Paula se levantó y se dió cuenta de que se tambaleaba un poco. Media botella de champán con el estómago vacío no era probablemente la mejor idea. Aquello se estaba poniendo divertido y rió ante la absurdez, y al pensar en Pedro gastando montones de dinero en un matrimonio que no tendría lugar.
—¿Tiene una hoja? —preguntó al capitán.
Cuando él se la entregó, Paula se arrodilló junto a la mesita de café y arrancó rápidamente dos tiras. Cada tira la enrolló longitudinalmente entre los dedos hasta que se asemejó a un gusano largo y retorcido, y luego las ató formando un círculo que tendió a Pedro con una floritura.
—Ya está —anunció sonriéndole—. Dos anillos de boda improvisados.
—¿Estás lista para hacerlo? —insistió él.

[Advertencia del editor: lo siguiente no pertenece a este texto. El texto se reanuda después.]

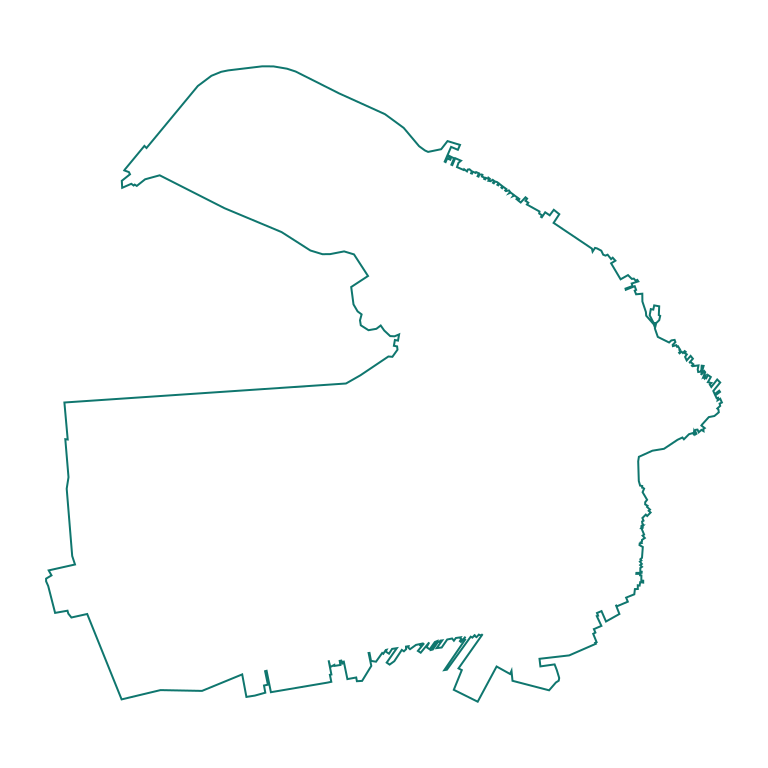 the district of Sector 6, Bucharest, Romania
{"feature_id": "2599482B66456356420035", "entity_name": "Sector 6", "entity_type": "district", "adm_level": 2, "iso_a3": "ROU", "parent_name": "Romania", "parent_adm1": "Bucharest", "projection": "orthographic", "projection_center": [26.035, 44.443], "detail": "fine", "context": "isolated", "style": "outline", "palette": "teal", "viewbox_px": 768, "rotation_deg": 0, "n_neighbors": 0, "source": "geoboundaries", "source_scale": "gbopen_adm2", "svg_char_len": 6101}
<svg xmlns="http://www.w3.org/2000/svg" viewBox="0 0 768 768"><path d="M121.6,699.4L160.5,690.1L202.0,690.9L242.2,674.4L246.4,696.9L254.8,695.6L265.3,692.7L264.0,685.5L267.9,684.7L265.1,671.2L266.6,670.8L270.9,692.2L327.5,682.6L331.3,681.8L329.9,674.8L331.4,674.5L328.6,660.3L330.3,667.0L334.3,664.9L334.4,665.9L340.4,665.0L339.7,660.9L341.3,660.6L342.6,664.5L342.1,662.0L343.8,661.6L347.4,679.1L356.2,677.5L356.9,681.2L362.1,680.9L371.3,665.9L368.6,653.0L369.5,652.9L371.0,660.9L376.0,661.7L382.2,653.0L383.3,653.8L385.8,650.0L386.6,649.8L385.7,651.5L389.0,653.7L392.1,648.9L396.8,648.2L386.7,662.6L389.6,664.6L394.3,661.2L401.8,649.9L403.9,651.3L406.1,649.2L406.0,646.6L408.6,646.2L408.3,647.6L410.0,649.2L416.0,644.9L421.2,643.8L420.2,645.4L420.7,645.8L424.1,643.3L417.9,650.9L420.7,652.7L429.2,642.4L426.6,647.2L429.7,649.3L434.9,642.0L436.6,641.3L431.6,649.8L432.8,649.5L438.3,641.4L439.3,642.1L440.4,640.6L442.2,640.4L436.7,648.1L441.7,647.5L447.2,639.5L452.1,638.5L453.9,640.7L455.9,638.0L460.7,637.3L460.2,638.1L461.3,639.0L459.9,641.1L460.9,641.9L465.5,636.7L463.9,638.9L465.1,639.7L444.3,670.1L446.9,669.7L470.7,636.7L472.4,637.6L475.2,634.5L474.4,635.8L476.5,637.1L479.5,634.0L478.9,634.7L481.1,635.4L482.6,634.2L458.5,668.4L461.8,670.1L453.8,689.8L477.7,701.7L496.6,666.5L510.1,674.0L511.5,670.8L512.5,680.8L549.1,690.3L555.9,682.5L558.7,680.7L559.2,678.0L556.8,670.1L554.6,664.4L540.4,666.4L539.5,658.8L569.2,655.4L595.8,643.8L595.2,642.8L596.6,642.2L593.2,633.8L595.4,632.6L593.9,629.1L601.4,625.9L596.8,616.1L598.1,615.7L597.0,613.0L601.5,611.1L606.0,621.5L619.4,614.0L615.8,604.8L616.9,606.3L627.8,601.7L626.1,597.6L634.3,594.3L634.9,589.1L637.8,589.0L637.8,585.3L639.6,585.6L640.2,582.2L643.2,582.6L643.2,580.7L641.3,580.5L641.4,575.5L640.1,575.3L640.3,573.9L636.3,573.9L636.4,572.9L641.6,572.8L641.7,571.7L640.3,571.5L640.3,568.0L642.0,566.8L640.2,565.1L641.8,563.9L639.9,561.6L641.4,560.5L640.4,559.2L642.0,557.8L642.8,547.0L639.5,545.1L639.7,543.5L641.5,543.1L640.9,542.3L641.9,541.8L642.0,539.9L644.8,538.0L642.6,535.6L644.1,534.6L641.8,529.1L642.4,528.3L641.2,528.2L642.8,526.2L641.4,526.7L641.5,525.8L643.3,524.8L642.3,523.3L642.1,521.5L643.5,520.7L642.4,518.0L645.8,514.6L647.2,516.0L650.6,512.5L648.7,510.8L650.0,509.6L647.0,506.9L647.6,505.8L645.2,504.4L645.2,502.2L647.1,499.8L642.6,492.2L644.1,488.6L642.4,487.4L642.1,488.5L642.2,486.0L640.1,485.6L638.8,481.0L638.2,461.3L638.9,456.8L652.4,450.7L664.0,448.8L677.5,439.8L682.4,437.5L683.9,439.3L689.0,434.2L692.7,433.1L693.7,434.2L694.1,431.2L695.4,434.4L696.4,433.8L694.8,430.3L695.8,429.8L697.5,429.6L698.7,432.3L701.4,429.9L703.5,431.1L703.3,429.1L704.7,428.1L701.4,425.5L702.1,424.5L708.8,417.1L714.4,416.0L718.8,412.3L718.4,409.5L717.3,408.5L720.2,405.9L719.6,403.6L721.9,402.5L720.2,398.7L717.6,400.3L718.0,397.8L716.6,398.1L715.3,395.4L720.0,391.9L719.2,390.7L714.7,394.1L713.3,391.0L720.2,382.5L717.2,379.5L711.3,387.0L709.8,384.5L711.3,383.0L707.9,382.2L710.8,377.0L707.9,375.0L706.3,378.1L705.3,377.2L704.6,378.6L704.0,378.0L705.0,376.0L703.3,377.1L705.2,372.2L704.2,371.0L701.1,374.9L703.6,365.9L701.7,365.7L701.4,370.0L700.2,371.7L698.2,372.0L697.7,369.4L698.5,365.4L692.5,366.2L691.9,365.7L693.3,364.2L690.8,362.2L689.2,362.9L692.9,358.7L690.6,355.9L686.7,360.4L685.1,356.9L686.8,354.4L684.7,353.1L685.7,351.9L684.7,351.1L682.9,353.0L681.5,351.6L679.6,353.3L679.1,352.7L680.4,351.5L679.4,350.0L680.0,349.5L678.0,346.3L677.1,346.8L676.3,345.2L672.9,346.1L672.7,344.8L675.4,342.1L674.6,339.9L671.4,340.4L669.1,342.5L657.8,336.9L654.9,328.5L656.2,323.1L659.2,320.2L660.2,315.9L658.8,315.1L659.2,306.3L654.2,305.4L653.3,309.6L650.8,309.1L649.7,315.3L653.6,322.9L655.3,323.0L654.6,326.6L653.8,324.4L646.2,315.7L645.9,312.0L642.4,301.5L642.3,293.7L636.1,294.3L634.7,290.7L636.1,289.9L634.7,286.2L625.8,289.8L625.5,288.6L632.5,286.0L631.7,283.5L638.3,281.4L637.3,279.9L635.7,280.7L633.8,278.6L631.8,278.9L628.0,275.1L620.6,279.3L611.1,263.3L615.4,260.7L612.7,257.7L611.1,259.1L607.6,254.7L605.5,255.6L603.2,254.7L601.3,250.7L597.0,248.4L595.0,247.9L592.6,251.6L591.9,248.6L553.6,222.9L559.3,214.2L553.8,209.8L549.7,215.3L545.2,212.3L541.8,217.3L541.1,216.9L542.1,215.4L539.2,213.5L539.5,211.5L526.9,204.5L528.3,202.7L525.5,200.8L527.1,198.6L525.5,197.3L520.7,202.5L518.2,200.5L519.3,199.0L518.2,198.2L517.2,199.6L516.5,199.1L517.6,197.7L514.5,195.5L512.9,196.2L513.8,194.9L510.7,192.6L509.0,193.3L510.1,191.9L508.9,190.4L505.9,191.1L505.2,190.5L506.3,189.0L503.2,186.8L502.1,188.2L501.4,187.6L502.4,186.2L499.3,183.8L498.2,185.3L497.4,184.8L498.6,183.2L497.1,182.1L495.2,181.5L493.8,183.3L493.0,182.8L494.2,181.0L492.7,179.8L490.5,181.2L488.5,180.8L489.9,178.9L488.4,177.7L488.0,178.7L485.8,177.9L485.1,179.3L484.2,178.9L484.7,177.8L481.9,176.5L482.5,174.9L481.8,174.5L479.3,174.6L478.5,176.6L477.6,176.2L478.9,173.3L476.1,172.1L475.6,172.9L472.8,171.7L472.0,173.6L471.1,173.3L471.9,171.4L469.5,169.3L467.9,169.5L467.0,171.4L464.1,169.2L463.7,170.0L457.0,167.1L458.5,162.8L461.0,160.7L455.2,158.2L452.3,165.1L451.4,164.7L454.1,158.3L448.6,155.6L448.2,156.6L451.0,157.8L450.3,159.7L447.2,158.5L445.6,162.1L444.7,161.6L451.1,146.9L457.9,149.8L460.0,144.9L447.5,141.1L441.2,149.2L428.1,151.9L425.0,150.5L419.1,146.2L403.7,127.9L385.0,114.2L339.1,93.4L295.6,71.5L287.0,68.7L273.5,66.4L262.4,66.3L228.2,70.4L221.2,71.8L211.4,75.8L197.8,86.0L146.5,148.0L144.4,145.9L124.8,169.6L124.3,170.4L128.9,172.1L130.0,174.3L121.8,180.8L122.2,187.8L131.3,183.8L133.6,185.5L134.7,184.6L136.8,185.9L145.1,179.3L159.7,175.3L224.5,208.2L281.6,232.1L310.4,250.5L322.5,254.2L330.2,254.1L344.1,251.4L354.0,254.4L368.0,276.0L351.2,287.0L353.5,304.4L357.6,311.4L361.6,314.4L360.0,320.3L360.8,325.3L368.5,330.2L376.4,328.8L380.7,325.5L384.2,330.5L390.2,336.1L394.6,336.3L399.1,334.4L398.0,340.6L394.9,340.0L393.9,345.8L397.1,346.4L397.5,349.7L392.4,356.8L388.4,356.5L360.4,375.3L346.0,383.5L64.4,402.5L67.7,439.5L65.3,439.2L68.5,477.2L66.7,488.7L72.2,556.0L75.0,564.5L48.7,570.4L51.5,575.4L46.1,578.6L46.1,581.3L48.2,586.0L55.1,612.9L67.5,610.7L68.3,613.6L71.4,617.5L87.2,614.0L121.6,699.4Z" fill="none" stroke="#0f766e" stroke-width="2"/></svg>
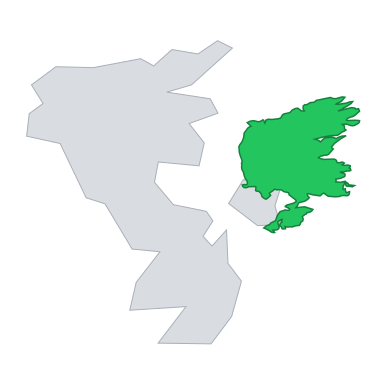 Ireland highlighted, Natural Earth projection, rotated 181°
{"feature_id": "IRL", "entity_name": "Ireland", "entity_type": "country or territory", "adm_level": 0, "iso_a3": "IRL", "parent_name": "Europe", "parent_adm1": "", "projection": "natural_earth1", "projection_center": [-8.443, 53.42], "detail": "fine", "context": "with_neighbors", "style": "filled", "palette": "green", "viewbox_px": 384, "rotation_deg": 181, "n_neighbors": 1, "source": "natural_earth", "source_scale": "50m", "svg_char_len": 4381}
<svg xmlns="http://www.w3.org/2000/svg" viewBox="0 0 384 384"><g transform="rotate(181 192 192)"><path d="M140.9,205.2L103.3,198.4L108.8,179.7L103.1,161.0L125.8,159.5L155.2,181.1L140.9,205.2ZM226.2,221.4L229.7,201.1L210.4,179.0L177.3,172.9L170.6,163.4L180.2,147.9L171.1,138.3L156.8,154.7L154.8,121.3L141.0,103.7L150.2,68.2L170.3,40.5L223.3,40.3L196.0,77.3L252.2,72.7L246.2,100.7L223.0,131.7L250.9,133.9L278.8,178.7L297.7,184.3L324.7,238.2L358.3,244.9L356.1,267.5L342.5,277.9L354.4,296.3L330.2,314.9L292.9,314.6L245.7,324.4L232.5,317.4L214.5,334.1L188.5,330.1L169.1,343.7L154.1,336.6L194.4,299.1L219.1,291.4L175.4,285.5L167.4,271.3L196.1,260.4L180.6,241.3L185.4,218.3L226.2,221.4Z" fill="#d9dde1" stroke="#a8b0b8" stroke-width="1"/><path d="M112.7,162.4L108.4,164.6L107.8,165.4L106.6,168.9L106.4,169.8L105.1,171.7L103.8,173.7L102.2,174.4L100.0,175.1L98.7,175.7L97.1,175.4L95.0,175.4L94.0,176.1L94.0,176.6L94.6,177.2L96.4,178.1L98.5,179.0L98.2,179.7L97.2,180.5L90.4,182.6L88.3,183.8L87.6,184.6L88.3,186.0L93.8,190.1L94.7,190.6L95.5,193.0L100.3,194.0L102.3,195.5L104.0,195.8L107.7,195.7L109.2,196.3L110.0,195.8L110.5,195.1L113.6,193.0L114.6,192.1L114.0,190.9L113.3,190.0L115.2,188.1L117.5,186.2L118.6,186.3L120.6,187.4L122.2,189.0L122.4,190.2L122.7,191.1L124.2,193.0L125.2,193.7L127.9,194.1L128.5,194.8L128.1,197.6L128.5,198.5L131.2,198.5L134.2,198.3L135.2,198.4L136.3,197.8L137.9,197.2L140.2,197.4L141.4,198.6L141.9,199.9L139.9,200.4L137.8,200.1L136.8,201.0L136.8,202.6L137.5,204.7L138.9,206.1L140.1,209.4L141.1,213.1L142.5,215.4L142.9,218.1L142.7,219.5L143.0,221.9L142.3,222.8L142.8,225.1L144.6,229.8L145.4,232.5L145.9,238.3L144.8,240.4L143.2,242.5L142.1,244.9L141.3,247.6L140.9,251.8L137.4,256.8L135.9,258.0L134.2,258.8L138.0,262.3L134.9,263.9L131.5,264.4L127.7,263.5L125.4,263.6L123.3,264.7L122.4,265.4L121.7,265.1L120.3,262.2L119.3,265.2L117.1,266.1L113.4,265.9L107.2,266.7L104.8,267.5L103.8,268.9L103.1,270.4L102.1,271.3L101.0,271.8L96.2,272.9L95.3,273.3L93.1,275.8L90.2,277.2L87.8,277.7L85.6,276.2L84.7,275.4L83.7,274.9L80.4,275.0L81.5,275.4L82.1,276.4L82.5,278.4L82.1,280.3L80.5,281.3L78.5,281.4L75.5,283.4L71.4,283.9L69.2,285.8L55.8,288.8L55.0,288.9L53.2,288.1L51.2,287.8L49.2,288.0L43.6,289.7L40.8,289.4L44.3,285.1L49.0,282.9L49.5,282.4L48.0,282.1L39.1,283.6L36.0,284.8L33.0,285.2L34.4,283.3L38.4,280.6L40.5,279.3L41.8,278.8L43.3,277.3L47.5,275.5L34.0,279.2L30.5,278.7L29.7,277.7L26.9,278.2L25.9,275.7L30.0,271.9L32.4,270.3L35.2,269.5L37.9,268.2L38.9,266.7L37.7,266.2L29.6,266.6L25.7,266.3L25.9,265.0L26.6,263.7L30.7,261.4L32.8,261.0L34.8,261.3L36.7,261.9L38.2,262.6L42.8,262.2L40.9,260.7L40.6,257.7L39.1,256.7L41.0,255.4L43.1,254.5L46.7,251.7L48.0,251.2L55.0,250.6L62.6,249.1L70.1,247.0L66.3,245.8L64.4,244.3L61.5,247.4L59.3,248.6L53.3,249.2L51.4,248.9L48.7,247.9L47.9,248.3L47.1,249.0L43.1,250.5L38.9,250.9L43.8,248.1L50.0,243.4L51.4,241.9L53.3,239.3L52.7,238.2L51.5,237.5L56.0,232.2L57.5,231.3L60.4,231.1L62.5,230.3L63.4,230.3L64.3,230.0L66.1,228.4L63.3,227.4L60.4,226.9L51.3,227.4L50.1,227.3L49.0,226.8L48.2,226.1L47.7,224.3L47.0,223.9L45.0,223.9L43.0,224.5L41.6,224.4L40.2,223.6L42.4,221.8L39.6,221.3L36.7,221.7L34.3,221.1L34.2,220.0L35.3,218.8L33.9,217.8L33.6,216.4L35.2,215.7L36.8,215.9L40.2,214.9L44.5,214.4L40.8,213.4L39.3,212.5L39.3,211.2L39.6,210.1L43.9,208.2L48.4,207.4L48.1,206.1L48.4,204.7L43.8,204.3L39.3,205.3L39.8,202.7L40.9,200.4L41.1,198.8L40.9,197.2L38.8,197.9L38.5,195.6L37.6,194.0L34.5,195.1L34.6,193.0L35.5,191.5L37.2,190.9L38.8,191.1L41.8,191.1L44.8,190.0L49.0,189.7L55.7,190.1L60.3,193.2L61.5,192.6L63.4,190.7L64.2,190.4L71.2,191.3L75.5,192.4L76.7,192.1L76.1,189.9L74.6,188.4L76.5,186.4L78.7,185.0L80.3,184.4L83.8,183.5L85.3,182.8L86.3,180.2L87.9,178.1L79.1,179.2L70.8,176.7L72.1,174.9L73.9,173.9L76.9,173.1L77.2,172.2L78.7,171.4L81.3,169.4L80.3,166.8L80.8,164.9L82.7,163.6L83.2,161.8L84.1,160.5L87.8,160.0L91.3,158.8L92.6,158.9L96.8,158.6L98.3,159.1L97.9,156.9L100.5,156.6L101.5,157.1L102.0,158.6L103.2,159.6L103.5,161.3L102.7,162.6L101.4,163.6L102.6,164.7L100.8,166.6L102.8,165.8L105.7,163.9L105.5,162.4L105.0,160.5L104.2,158.8L104.6,156.9L106.2,155.7L110.4,155.2L108.7,153.0L110.2,152.8L111.9,153.3L114.4,154.9L116.9,156.2L119.6,157.3L117.1,159.4L113.9,160.8L112.7,162.4ZM38.4,203.6L38.2,204.6L36.2,203.3L35.2,201.9L29.7,201.3L32.0,199.9L33.1,200.3L37.1,200.4L38.2,201.0L38.4,203.6Z" fill="#22c55e" stroke="#15803d" stroke-width="1.5"/></g></svg>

Quería que se echara atrás. Esperaba que se echara atrás. Ella podía verlo en sus ojos. Y fue esa expectación la que la llenó de desafío. Pedro había empezado esa partida de ajedrez y le correspondía a él ponerle fin. Solo cuando él la tomó de la mano y juntos se enfrentaron al capitán, Paula se dió cuenta de que ninguno de los dos estaba dispuesto a echarse atrás. Habían llegado a un punto muerto. Pedro tuvo la extraña sensación de abandonar su cuerpo y flotar en el aire, viéndose a sí mismo y a Paula, tomados de la mano y recitando sus votos ante el capitán y el creciente número de tripulantes que querían comprobar por sí mismos si el jefe se casaba realmente con la estafadora. Se vió a sí mismo firmar el certificado, y vió a Paula firmar su nombre, su verdadero nombre, Paula Chaves, y a los dos testigos firmar el suyo. Luego se vió a sí mismo deslizando el anillo de papel en el dedo de Paula y a ella hacer lo mismo con él. Y siguió viéndolo todo con el mismo desapego mientras se besaban para sellar los votos. Y entonces volvió a habitar su cuerpo mientras estrechaba manos y repartía abrazos. El corazón le latía con fuerza al comprender que le había salido el tiro por la culata con el farol que se había marcado con Paula.
Paula se metió dos analgésicos en la boca con mano temblorosa y los tragó con agua fría. Las secuelas del champán se hacían notar en forma de dolor de cabeza. O quizás fuera la repentina bajada de la adrenalina que la había inundado en la hora loca que había acabado con ella casada. La realidad, fría como el agua que acababa de beberse, la empapó. Acababa de casarse con su némesis. No se habían limitado a intercambiar votos falsos, habían firmado documentos legales. Con su verdadero nombre. La única gracia salvadora era que Pedro no se había fijado en su apellido. ¿Pero qué demonios la había poseído? ¿Qué le había poseído a él? Delfina iba a matarla… Hacía horas que no pensaba en su hermana, había olvidado por completo su teléfono perdido y que su hermana estaría esperando ansiosa, con el suyo en la mano, recibir una actualización. Cerró los ojos y respiró hondo. Era medianoche en Londres. Si su teléfono seguía desaparecido al día siguiente, pediría uno prestado a la tripulación, buscaría el número de Industrias Alfonso y contactaría con Delfina. Pero antes ordenaría al capitán que destruyera los papeles. Si no se registraban, el «Matrimonio», nunca se legalizaría.